An exact copy of the listing is what the response must contain.

##### TASK DATA

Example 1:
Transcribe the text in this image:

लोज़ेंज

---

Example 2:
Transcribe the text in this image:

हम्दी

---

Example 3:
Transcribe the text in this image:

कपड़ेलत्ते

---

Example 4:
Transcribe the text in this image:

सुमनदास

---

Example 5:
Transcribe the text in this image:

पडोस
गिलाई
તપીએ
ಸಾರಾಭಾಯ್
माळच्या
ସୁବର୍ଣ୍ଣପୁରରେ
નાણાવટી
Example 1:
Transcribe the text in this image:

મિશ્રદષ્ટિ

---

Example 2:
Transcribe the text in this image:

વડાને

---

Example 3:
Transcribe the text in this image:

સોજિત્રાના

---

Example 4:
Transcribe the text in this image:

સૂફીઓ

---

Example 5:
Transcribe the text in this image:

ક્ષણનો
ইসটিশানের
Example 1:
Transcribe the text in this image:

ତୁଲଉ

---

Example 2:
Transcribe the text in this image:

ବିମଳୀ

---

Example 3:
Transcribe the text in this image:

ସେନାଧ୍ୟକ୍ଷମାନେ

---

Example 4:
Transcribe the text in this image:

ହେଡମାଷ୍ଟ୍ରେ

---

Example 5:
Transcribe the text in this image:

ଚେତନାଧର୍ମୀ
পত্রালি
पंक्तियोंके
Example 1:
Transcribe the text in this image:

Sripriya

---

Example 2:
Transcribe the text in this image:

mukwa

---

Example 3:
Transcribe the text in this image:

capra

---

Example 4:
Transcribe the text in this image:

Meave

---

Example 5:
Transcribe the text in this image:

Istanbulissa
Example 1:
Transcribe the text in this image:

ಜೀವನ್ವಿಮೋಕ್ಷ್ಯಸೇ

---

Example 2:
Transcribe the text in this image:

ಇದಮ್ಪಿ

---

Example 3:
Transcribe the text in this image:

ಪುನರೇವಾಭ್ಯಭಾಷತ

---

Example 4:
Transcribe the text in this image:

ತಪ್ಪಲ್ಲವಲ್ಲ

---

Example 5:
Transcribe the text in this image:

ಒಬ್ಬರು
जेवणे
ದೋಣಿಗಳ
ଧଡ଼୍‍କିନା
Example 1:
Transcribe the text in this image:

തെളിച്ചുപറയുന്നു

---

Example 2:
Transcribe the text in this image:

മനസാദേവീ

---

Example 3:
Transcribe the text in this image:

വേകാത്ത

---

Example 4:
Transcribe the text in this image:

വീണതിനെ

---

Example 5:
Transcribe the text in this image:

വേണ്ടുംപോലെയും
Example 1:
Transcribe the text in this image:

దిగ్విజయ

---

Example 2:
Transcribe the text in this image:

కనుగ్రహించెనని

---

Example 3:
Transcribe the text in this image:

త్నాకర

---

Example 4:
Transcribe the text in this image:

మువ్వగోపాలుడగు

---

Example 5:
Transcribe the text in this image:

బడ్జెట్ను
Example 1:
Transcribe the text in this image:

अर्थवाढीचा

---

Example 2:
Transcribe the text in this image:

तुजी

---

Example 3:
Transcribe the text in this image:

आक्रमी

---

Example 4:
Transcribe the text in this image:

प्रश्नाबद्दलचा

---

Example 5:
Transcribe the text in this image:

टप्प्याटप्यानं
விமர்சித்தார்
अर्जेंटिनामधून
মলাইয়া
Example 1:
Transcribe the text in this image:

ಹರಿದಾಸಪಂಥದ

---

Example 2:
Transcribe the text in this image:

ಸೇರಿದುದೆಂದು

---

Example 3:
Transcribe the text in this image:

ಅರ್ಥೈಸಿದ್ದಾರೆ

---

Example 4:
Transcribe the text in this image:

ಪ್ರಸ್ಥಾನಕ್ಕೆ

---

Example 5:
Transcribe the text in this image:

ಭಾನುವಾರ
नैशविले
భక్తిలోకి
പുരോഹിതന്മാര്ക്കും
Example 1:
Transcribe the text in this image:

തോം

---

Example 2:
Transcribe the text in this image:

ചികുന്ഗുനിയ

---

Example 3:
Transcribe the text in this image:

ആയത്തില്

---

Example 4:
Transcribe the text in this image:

##########

__RESPONSE TO THE TASK__
Example 1:
Transcribe the text in this image:

लोज़ेंज

---

Example 2:
Transcribe the text in this image:

हम्दी

---

Example 3:
Transcribe the text in this image:

कपड़ेलत्ते

---

Example 4:
Transcribe the text in this image:

सुमनदास

---

Example 5:
Transcribe the text in this image:

पडोस
गिलाई
તપીએ
ಸಾರಾಭಾಯ್
माळच्या
ସୁବର୍ଣ୍ଣପୁରରେ
નાણાવટી
Example 1:
Transcribe the text in this image:

મિશ્રદષ્ટિ

---

Example 2:
Transcribe the text in this image:

વડાને

---

Example 3:
Transcribe the text in this image:

સોજિત્રાના

---

Example 4:
Transcribe the text in this image:

સૂફીઓ

---

Example 5:
Transcribe the text in this image:

ક્ષણનો
ইসটিশানের
Example 1:
Transcribe the text in this image:

ତୁଲଉ

---

Example 2:
Transcribe the text in this image:

ବିମଳୀ

---

Example 3:
Transcribe the text in this image:

ସେନାଧ୍ୟକ୍ଷମାନେ

---

Example 4:
Transcribe the text in this image:

ହେଡମାଷ୍ଟ୍ରେ

---

Example 5:
Transcribe the text in this image:

ଚେତନାଧର୍ମୀ
পত্রালি
पंक्तियोंके
Example 1:
Transcribe the text in this image:

Sripriya

---

Example 2:
Transcribe the text in this image:

mukwa

---

Example 3:
Transcribe the text in this image:

capra

---

Example 4:
Transcribe the text in this image:

Meave

---

Example 5:
Transcribe the text in this image:

Istanbulissa
Example 1:
Transcribe the text in this image:

ಜೀವನ್ವಿಮೋಕ್ಷ್ಯಸೇ

---

Example 2:
Transcribe the text in this image:

ಇದಮ್ಪಿ

---

Example 3:
Transcribe the text in this image:

ಪುನರೇವಾಭ್ಯಭಾಷತ

---

Example 4:
Transcribe the text in this image:

ತಪ್ಪಲ್ಲವಲ್ಲ

---

Example 5:
Transcribe the text in this image:

ಒಬ್ಬರು
जेवणे
ದೋಣಿಗಳ
ଧଡ଼୍‍କିନା
Example 1:
Transcribe the text in this image:

തെളിച്ചുപറയുന്നു

---

Example 2:
Transcribe the text in this image:

മനസാദേവീ

---

Example 3:
Transcribe the text in this image:

വേകാത്ത

---

Example 4:
Transcribe the text in this image:

വീണതിനെ

---

Example 5:
Transcribe the text in this image:

വേണ്ടുംപോലെയും
Example 1:
Transcribe the text in this image:

దిగ్విజయ

---

Example 2:
Transcribe the text in this image:

కనుగ్రహించెనని

---

Example 3:
Transcribe the text in this image:

త్నాకర

---

Example 4:
Transcribe the text in this image:

మువ్వగోపాలుడగు

---

Example 5:
Transcribe the text in this image:

బడ్జెట్ను
Example 1:
Transcribe the text in this image:

अर्थवाढीचा

---

Example 2:
Transcribe the text in this image:

तुजी

---

Example 3:
Transcribe the text in this image:

आक्रमी

---

Example 4:
Transcribe the text in this image:

प्रश्नाबद्दलचा

---

Example 5:
Transcribe the text in this image:

टप्प्याटप्यानं
விமர்சித்தார்
अर्जेंटिनामधून
মলাইয়া
Example 1:
Transcribe the text in this image:

ಹರಿದಾಸಪಂಥದ

---

Example 2:
Transcribe the text in this image:

ಸೇರಿದುದೆಂದು

---

Example 3:
Transcribe the text in this image:

ಅರ್ಥೈಸಿದ್ದಾರೆ

---

Example 4:
Transcribe the text in this image:

ಪ್ರಸ್ಥಾನಕ್ಕೆ

---

Example 5:
Transcribe the text in this image:

ಭಾನುವಾರ
नैशविले
భక్తిలోకి
പുരോഹിതന്മാര്ക്കും
Example 1:
Transcribe the text in this image:

തോം

---

Example 2:
Transcribe the text in this image:

ചികുന്ഗുനിയ

---

Example 3:
Transcribe the text in this image:

ആയത്തില്

---

Example 4:
Transcribe the text in this image:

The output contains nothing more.